Lets say I've got the following numpy array of shape 3x3x2:
import numpy as np
X,Y = np.arange(3),np.arange(3)
xy = np.array([[(x, y) for x in X] for y in Y])
The array xy
above is given by the following:
[[[0 0]
[1 0]
[2 0]]
[[0 1]
[1 1]
[2 1]]
[[0 2]
[1 2]
[2 2]]]
How would I reshape the above array into the following
xy_reshaped =
[[0 1 2 0 1 2 0 1 2],
[0 0 0 1 1 1 2 2 2]]
I believe I am trying to turn the previous arrays rows into the new arrays columns. However Ive also lost an axis as the new array is of shape xy_reshaped.shape = (2,9)

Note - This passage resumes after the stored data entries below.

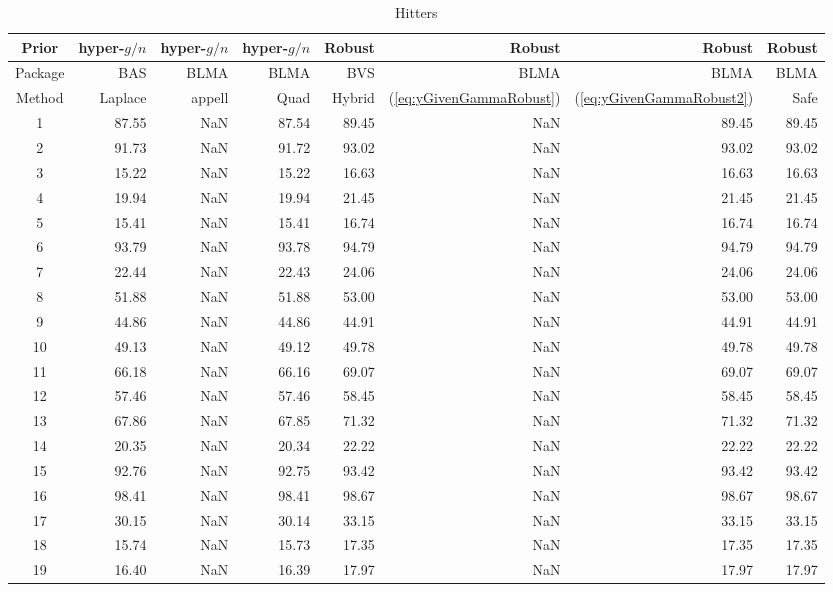 \begin{table}[ht]
	\centering
	{\small 
	\begin{tabular}{c|rrr|rrrr}
		Prior   & hyper-$g/n$ & hyper-$g/n$ & hyper-$g/n$ & Robust &  Robust & Robust & Robust \\		
		\hline
		Package & BAS         & BLMA        & BLMA        & BVS & BLMA & BLMA & BLMA  \\
		\hline 
		Method  & Laplace     & appell      & Quad  & Hybrid & (\ref{eq:yGivenGammaRobust}) & (\ref{eq:yGivenGammaRobust2}) & Safe \\ 
		\hline
		1 & 87.55 & NaN & 87.54 & 89.45 & NaN & 89.45 & 89.45 \\ 
		2 & 91.73 & NaN & 91.72 & 93.02 & NaN & 93.02 & 93.02 \\ 
		3 & 15.22 & NaN & 15.22 & 16.63 & NaN & 16.63 & 16.63 \\ 
		4 & 19.94 & NaN & 19.94 & 21.45 & NaN & 21.45 & 21.45 \\ 
		5 & 15.41 & NaN & 15.41 & 16.74 & NaN & 16.74 & 16.74 \\ 
		6 & 93.79 & NaN & 93.78 & 94.79 & NaN & 94.79 & 94.79 \\ 
		7 & 22.44 & NaN & 22.43 & 24.06 & NaN & 24.06 & 24.06 \\ 
		8 & 51.88 & NaN & 51.88 & 53.00 & NaN & 53.00 & 53.00 \\ 
		9 & 44.86 & NaN & 44.86 & 44.91 & NaN & 44.91 & 44.91 \\ 
		10 & 49.13 & NaN & 49.12 & 49.78 & NaN & 49.78 & 49.78 \\ 
		11 & 66.18 & NaN & 66.16 & 69.07 & NaN & 69.07 & 69.07 \\ 
		12 & 57.46 & NaN & 57.46 & 58.45 & NaN & 58.45 & 58.45 \\ 
		13 & 67.86 & NaN & 67.85 & 71.32 & NaN & 71.32 & 71.32 \\ 
		14 & 20.35 & NaN & 20.34 & 22.22 & NaN & 22.22 & 22.22 \\ 
		15 & 92.76 & NaN & 92.75 & 93.42 & NaN & 93.42 & 93.42 \\ 
		16 & 98.41 & NaN & 98.41 & 98.67 & NaN & 98.67 & 98.67 \\ 
		17 & 30.15 & NaN & 30.14 & 33.15 & NaN & 33.15 & 33.15 \\ 
		18 & 15.74 & NaN & 15.73 & 17.35 & NaN & 17.35 & 17.35 \\ 
		19 & 16.40 & NaN & 16.39 & 17.97 & NaN & 17.97 & 17.97 \\ 
		\hline
	\end{tabular}
}
	\caption{Hitters}
	\label{tab:HittersResults2}
\end{table}



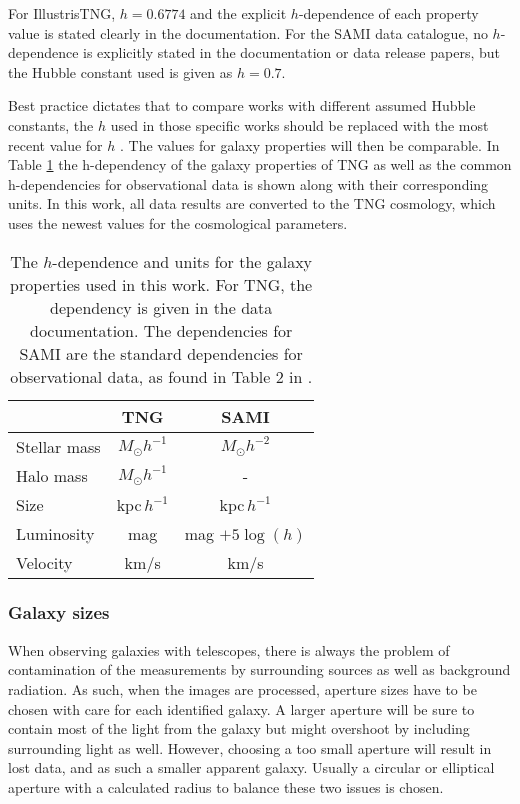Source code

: For IllustrisTNG, $h=0.6774$ and the explicit $h$-dependence of each property value is stated clearly in the documentation. For the SAMI data catalogue, no $h$-dependence is explicitly stated in the documentation or data release papers, but the Hubble constant used is given as $h = 0.7$.

Best practice dictates that to compare works with different assumed Hubble constants, the $h$ used in those specific works should be replaced with the most recent value for $h$ \parencite{Croton2013}. The values for galaxy properties will then be comparable. In Table \ref{h_dependence} the h-dependency of the galaxy properties of TNG as well as the common h-dependencies for observational data is shown along with their corresponding units. In this work, all data results are converted to the TNG cosmology, which uses the newest values for the cosmological parameters.

\begin{table}
\begin{center}
\caption{The $h$-dependence and units for the galaxy properties used in this work. For TNG, the dependency is given in the data documentation. The dependencies for SAMI are the standard dependencies for observational data, as found in Table 2 in \textcite{Croton2013}.}
\label{h_dependence}
\begin{tabular}{ l| c c }
 \hline
 \hline
   & TNG & SAMI \\
 \hline
 Stellar mass & $M_{\odot}h^{-1}$ & $M_{\odot}h^{-2}$ \\ 
 Halo mass & $M_{\odot}h^{-1}$ & - \\
 Size & kpc$\,h^{-1}$ & kpc$\,h^{-1}$ \\
 Luminosity & mag & mag $+5\log(h)$ \\
 Velocity & km/s & km/s  \\ 

 \hline 
\end{tabular}
\end{center}
\end{table}

\subsubsection{Galaxy sizes} \label{galaxy_size}
When observing galaxies with telescopes, there is always the problem of contamination of the measurements by surrounding sources as well as background radiation. As such, when the images are processed, aperture sizes have to be chosen with care for each identified galaxy. A larger aperture will be sure to contain most of the light from the galaxy but might overshoot by including surrounding light as well. However, choosing a too small aperture will result in lost data, and as such a smaller apparent galaxy. Usually a circular or elliptical aperture with a calculated radius to balance these two issues is chosen.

(there is no 3rd axis like there was in the original array).
np.reshape
can only be set to read elements row wise and column wise, both orderings do not work for the above case.
Is there a simple solution to do the reshaping?
CodePudding user response:
Do the obvious reshape:
In [304]: xy.reshape(9,2)
Out[304]:
array([[0, 0],
[1, 0],
[2, 0],
[0, 1],
[1, 1],
[2, 1],
[0, 2],
[1, 2],
[2, 2]])
now just transpose:
In [305]: xy.reshape(9,2).transpose()
Out[305]:
array([[0, 1, 2, 0, 1, 2, 0, 1, 2],
[0, 0, 0, 1, 1, 1, 2, 2, 2]])
There are other ways of doing this, but this is most obvious and easy to understand.